1 A prophecy against Damascus:

   “See, Damascus will no longer be a city
   but will become a heap of ruins.

2 The cities of Aroer will be deserted
   and left to flocks, which will lie down,
   with no one to make them afraid.

3 The fortified city will disappear from Ephraim,
   and royal power from Damascus;
the remnant of Aram will be
   like the glory of the Israelites,” declares the LORD Almighty.
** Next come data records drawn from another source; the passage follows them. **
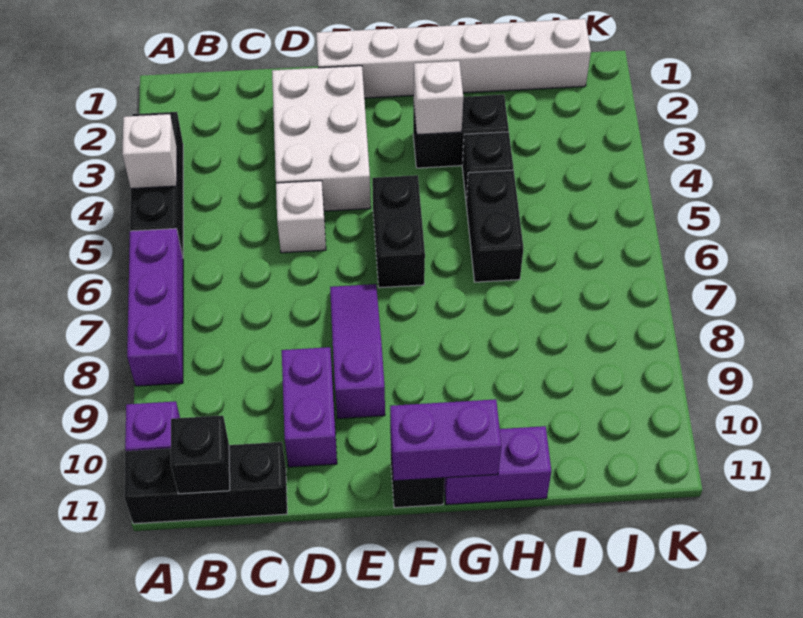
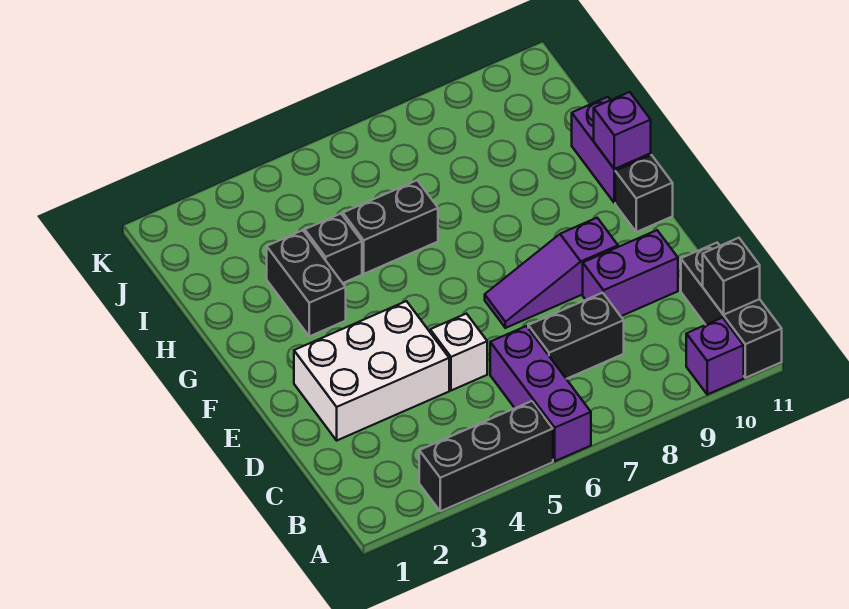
white brick A4 level 2 -> none
purple brick A6:A8 level 1 -> purple brick A6:C6 level 1
white brick E1:J1 level 1 -> none
black brick F5:F6 level 1 -> black brick C7:C8 level 1
purple brick F11:G11 level 2 -> purple brick G11 level 2
white brick G3 level 2 -> none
    4 “In that day the glory of Jacob will fade;
   the fat of his body will waste away.

5 It will be as when reapers harvest the standing grain,
   gathering the grain in their arms—
as when someone gleans heads of grain
   in the Valley of Rephaim.

6 Yet some gleanings will remain,
   as when an olive tree is beaten,
leaving two or three olives on the topmost branches,
   four or five on the fruitful boughs,” declares the LORD, the God of Israel.

    7 In that day people will look to their Maker
   and turn their eyes to the Holy One of Israel.

8 They will not look to the altars,
   the work of their hands,
and they will have no regard for the Asherah poles That is, wooden symbols of the goddess Asherah
   and the incense altars their fingers have made.

    9 In that day their strong cities, which they left because of the Israelites, will be like places abandoned to thickets and undergrowth. And all will be desolation.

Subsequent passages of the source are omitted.